The small space served veterans well in the area until the early ’70s when it was expanded. The Little Legion was again expanded in the ’80s when Ron Oram and a crew of dedicated diggers spent a year burrowing out a basement.

“That’s where the snooker room is now,” McIntosh said.

A smoking room was added in 2003 to comply with new laws, but that room is now used for meetings, as smoking has been moved outside.

The Little Legion now has room for a small dance floor and stage, kitchen and bar, a pool table, dart boards and seating for over 100 guests. The building also can be rented out to groups for private events.

While the Legion space has expanded over the years, the Legion membership has dropped as veterans have passed away and it’s been hard to attract new members, despite the change several years ago that made it possible for any adult to join.

Due to the decline in members and patrons at the Legion, it was in dire straits about four years ago.

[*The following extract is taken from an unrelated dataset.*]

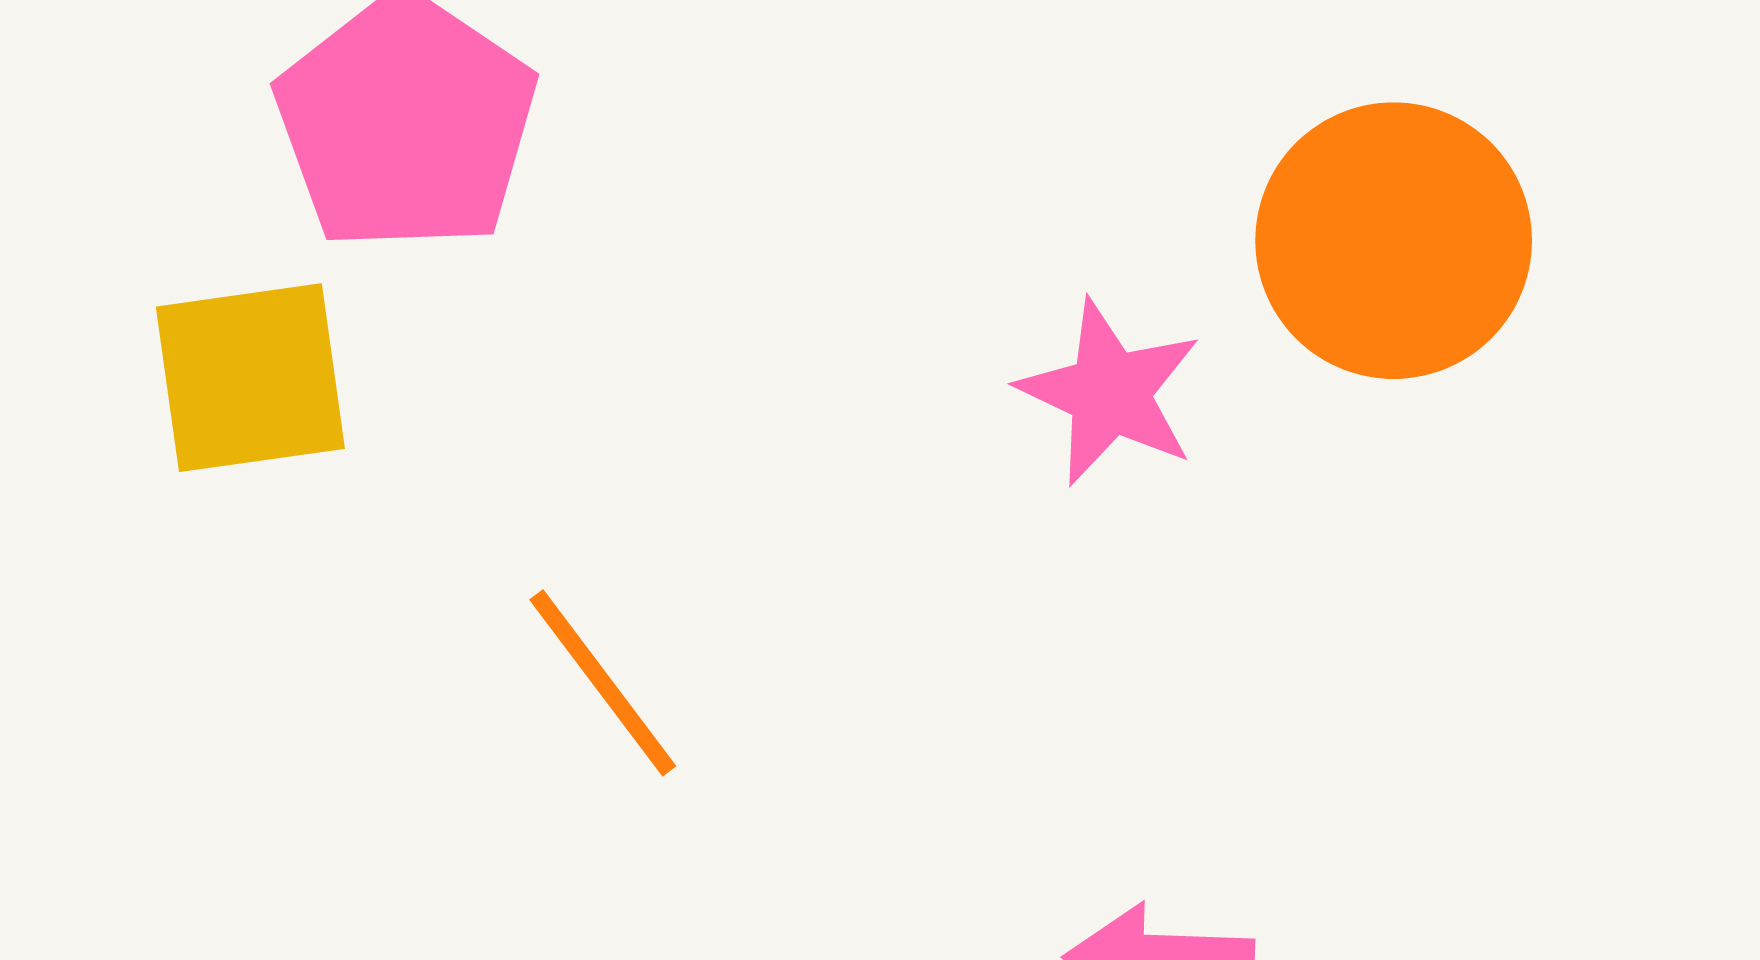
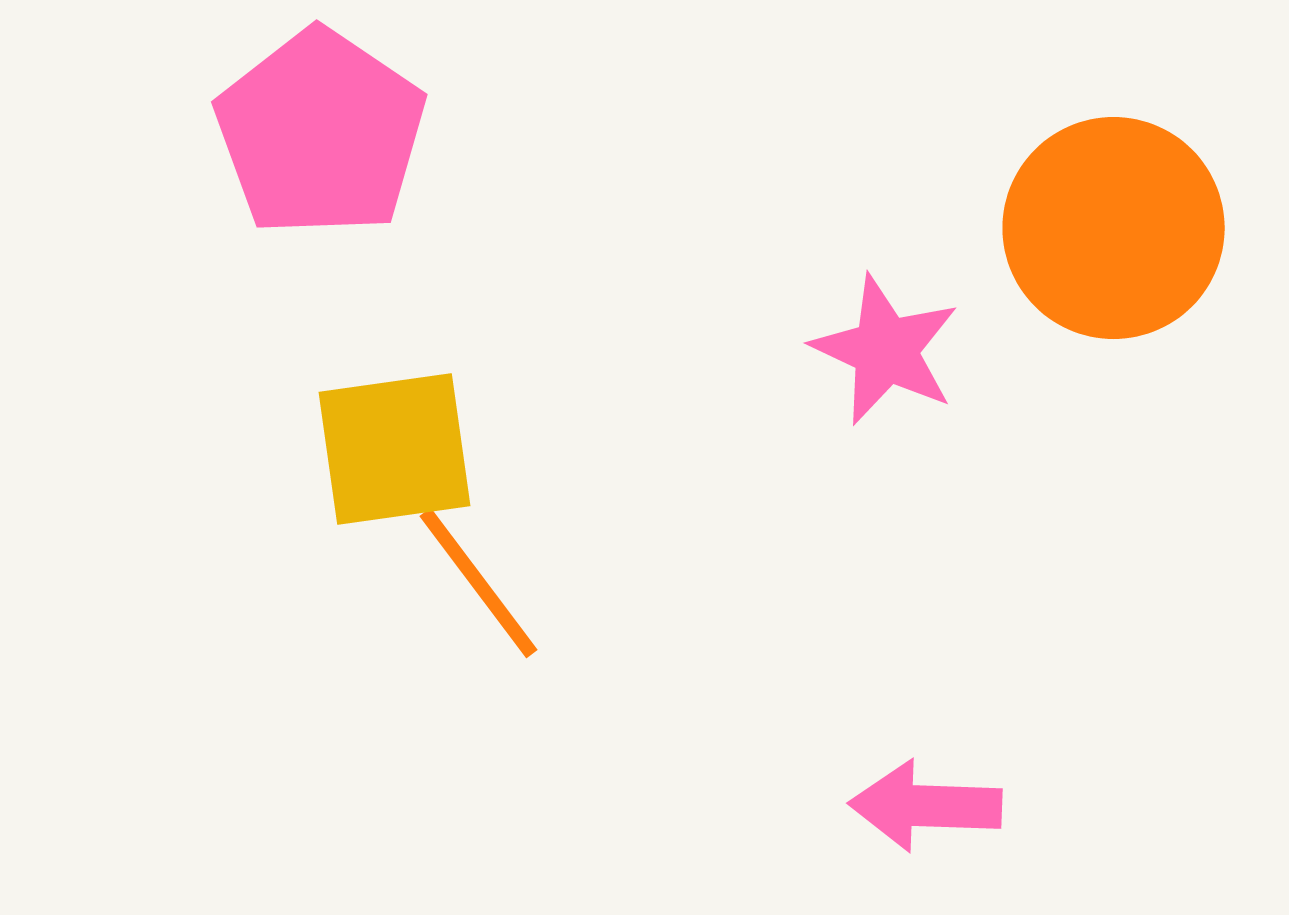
yellow square: (250, 378) -> (395, 449), moved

“The executive at that time announced that the Legion was in serious financial debt and needed to fundraise about $7,000 in three months, and as they felt that was not able to happen they were letting the community know they felt there was nothing that could be done,” McIntosh said.

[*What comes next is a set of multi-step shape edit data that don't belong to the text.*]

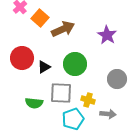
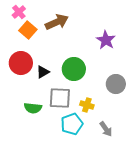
orange square: (40, 18) -> (28, 30), moved
brown arrow: (63, 29) -> (57, 22), moved
gray arrow: (108, 114) -> (106, 129), moved, turned 49

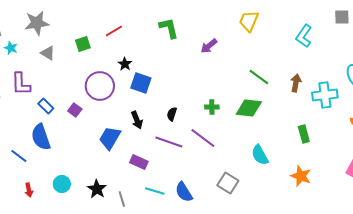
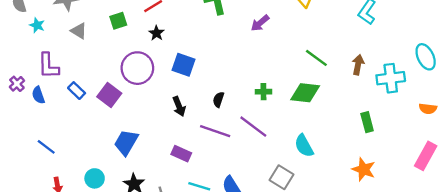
black star: (125, 64) -> (157, 33), moved
purple square: (75, 110) -> (109, 95), size x1.5
blue semicircle: (41, 137) -> (38, 95), moved, size x0.6
blue trapezoid: (110, 138) -> (126, 142), moved
cyan semicircle: (260, 155) -> (304, 146), moved

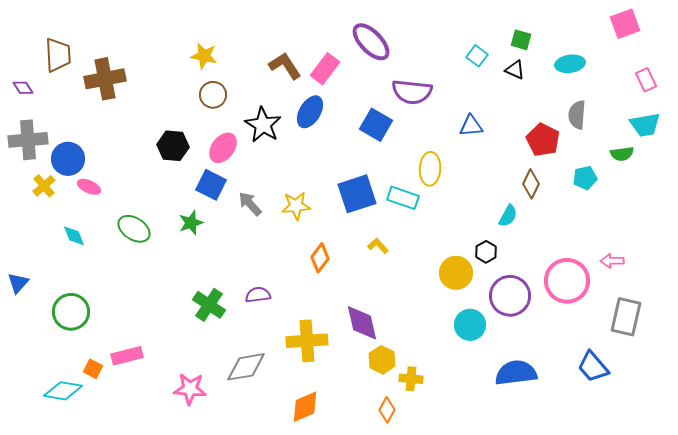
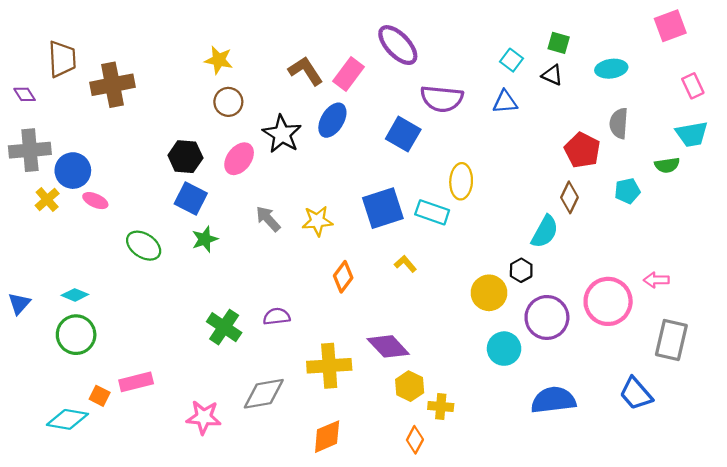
blue triangle: (471, 126) -> (505, 102), moved
blue square: (211, 185) -> (191, 198), moved
cyan semicircle: (508, 216) -> (545, 232), size x1.4
cyan diamond: (74, 236) -> (75, 295), moved, turned -45
purple diamond: (362, 323) -> (388, 346), turned -30

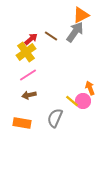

“But a group of members calling themselves Team 219 were willing to jump in, so we struck a fundraising committee and in three months raised nearly $10,000 from the community and members. Everybody just threw themselves into it.”

One of the more popular fundraisers the committee put on was called A Close Shave for the Legion and it saw three members shave their heads on the mandala at Creek Daze at 2:19 p.m. for the cause.

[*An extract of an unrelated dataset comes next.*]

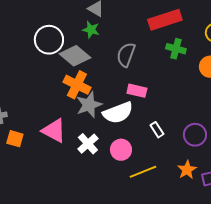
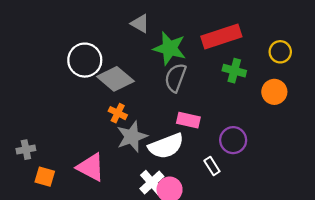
green star: (91, 30) -> (170, 48), moved, size x1.6
orange cross: (77, 85) -> (118, 113), size x0.6
purple circle: (195, 135) -> (233, 140), moved
white cross: (88, 144) -> (152, 183), moved

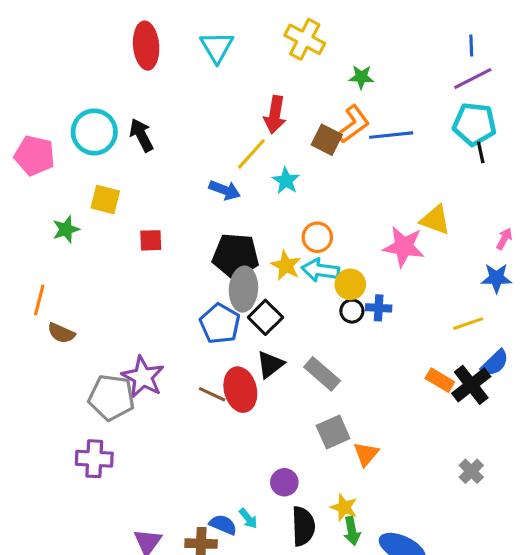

“We made about $3,000 from that alone,” McIntosh said. “It was our cook and our bartender and one of our members.”

While the money raised was enough to save the Legion that year, members realized it would take more to keep the doors open in the long run so they changed up some programing and tried to attract a new crowd.

“We tried to address everybody’s critique or concern, what they wanted to see at the Legion,” McIntosh said.

The changes led to a wider variety of entertainment, as well as Friday night dinner music and trivia nights.

“We just kept trying to answer everybody’s needs and also tried to attract the younger members, which are the next generation.”

She said the biggest barrier to increasing membership at the Legion is the misconception about it. “People don’t understand that anybody can join. They don’t understand that it’s a community service organization and people don’t understand that it is not a government-run organization and that it is not a supporting war organization,” she said.

The Legion does support veterans and it also gives back to the community through bursaries and grants.

While the Legion isn’t on the verge of closure any more, securing new members is imperative to its health and longevity in the community that it has served for seven decades.

Half-price memberships for the rest of 2017 will be sold at the anniversary event this Saturday. Membership comes with privileges like discounts on events and the ability to bring guests to the Legion.